The paper tackles the multi‑vehicle dial‑a‑ride problem (mDaRP), a fundamental routing task where h identical vehicles of capacity λ must serve m pickup‑delivery requests on a metric graph while minimizing total travel distance. The best known approximation before this work was O(√λ log m) with a high‑order running time. The authors present two conceptually simple algorithms that improve both the approximation quality and the computational efficiency.

Algorithm 1 adapts the iterated tour partition (ITP) technique from the capacitated vehicle routing problem. It builds two metric subgraphs: one on all sources plus vehicle depots, and another on all destinations plus depots. Approximate TSP tours are computed on each subgraph, and the tours are forced to be consistent (i.e., they visit the same request indices in the same order). The tours are then split into fragments respecting the vehicle capacity, each fragment is doubled, a minimum‑weight edge linking the source fragment to its matching destination fragment is added, and metric shortcutting yields feasible routes. This yields the same O(√λ log m) approximation as the prior state‑of‑the‑art but runs in O(m²) time, a dramatic speed‑up over the previous O(m³ log λ + m² λ² log λ) algorithm.
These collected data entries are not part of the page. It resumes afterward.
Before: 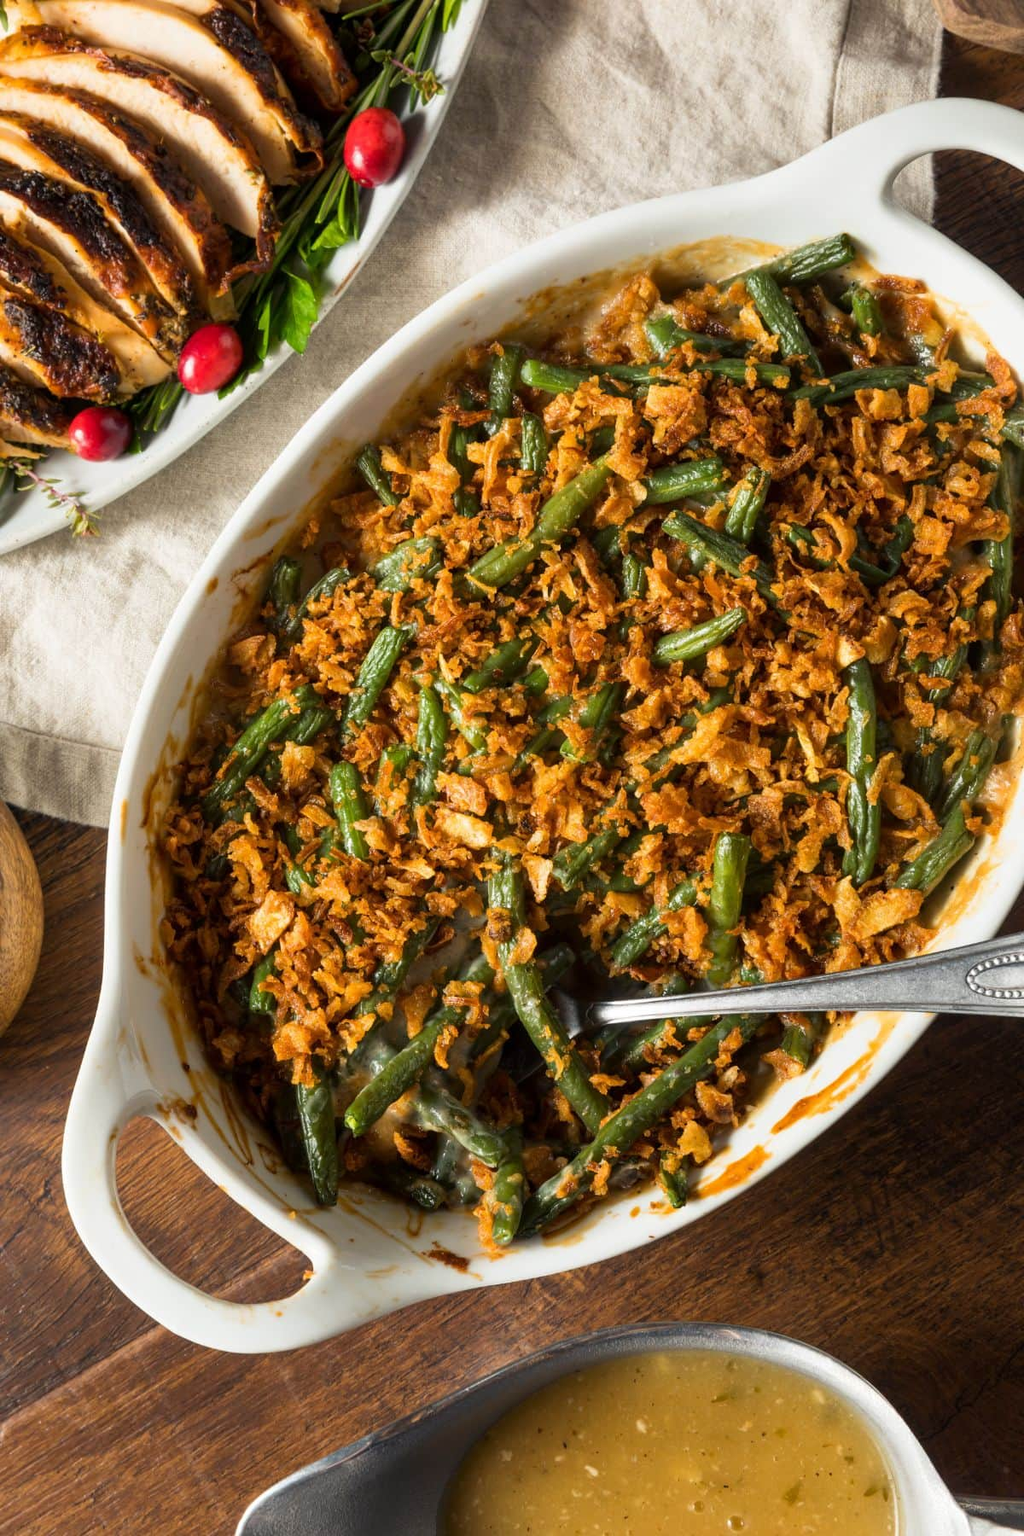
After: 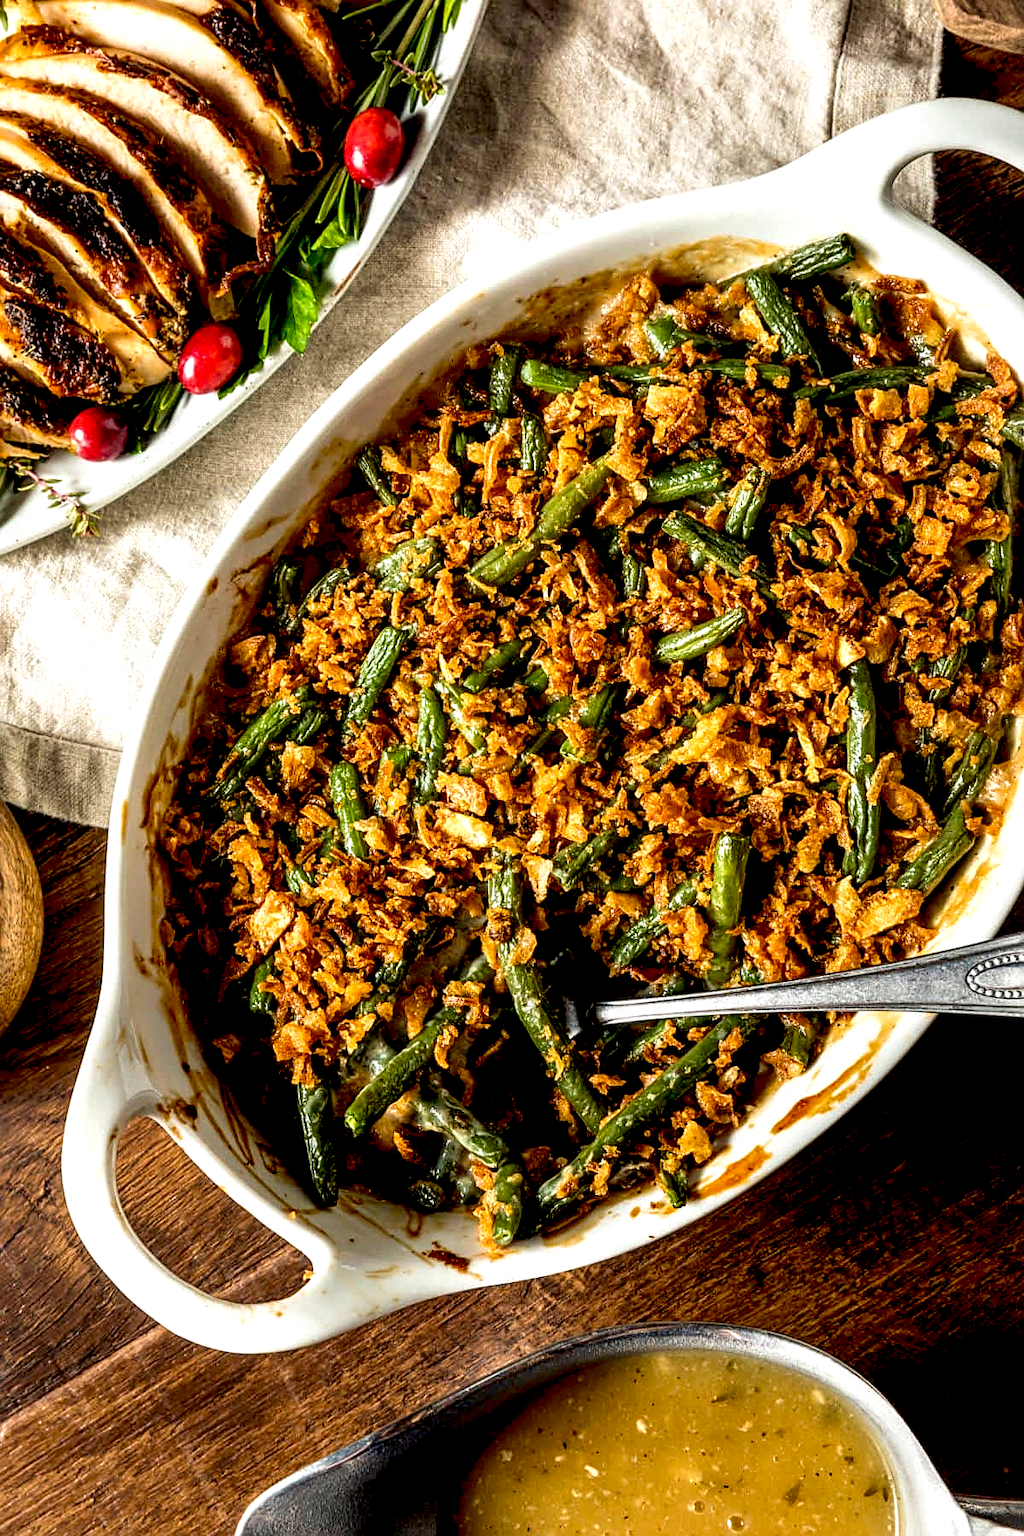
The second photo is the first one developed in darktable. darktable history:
sharpen: amount 0.574
exposure: black level correction 0.025, exposure 0.184 EV, compensate highlight preservation false
local contrast: highlights 63%, shadows 53%, detail 168%, midtone range 0.511
velvia: on, module defaults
Algorithm 2 relies on a 2‑approximation for the multi‑depot TSP (mTSP). The authors construct a bipartite complete graph where one side represents vehicles (depots) and the other side represents requests. Solving mTSP on this graph produces two consistent tour sets for sources and destinations. They then apply a λ‑Steiner forest decomposition, a technique introduced by Gupta et al., to partition the requests into groups that each fit into a vehicle of capacity λ. This yields an approximation ratio of O(√(m/λ)) with a running time of O(m² log m).

By selecting the better of the two algorithms for a given instance, the combined guarantee becomes O(min{√λ log m, √(m/λ)}). When m = Θ(n) (the typical dense‑request regime), this simplifies to O(n¹⁄⁴ log¹⁄² n), breaking the previous O(√n) barrier for m ≪ n². Moreover, for the case m ≫ n, the authors extend their methods with the λ‑Steiner forest approach to obtain an O(√(n log n)) approximation. This improves the long‑standing bound for the classic single‑vehicle DaRP from O(√n log² n) to O(√n log n).

The paper also introduces new structural insights: representing each request as a single vertex in a metric graph enables the use of CVRP techniques, and the existence of consistent source/destination tours is proved via the mTSP construction. These insights unify concepts from CVRP, TSP, and Steiner forest problems, leading to algorithms that are both theoretically stronger and practically more efficient. Overall, the work advances the state of the art for both multi‑vehicle and single‑vehicle dial‑a‑ride problems, offering simpler, faster, and tighter approximation algorithms.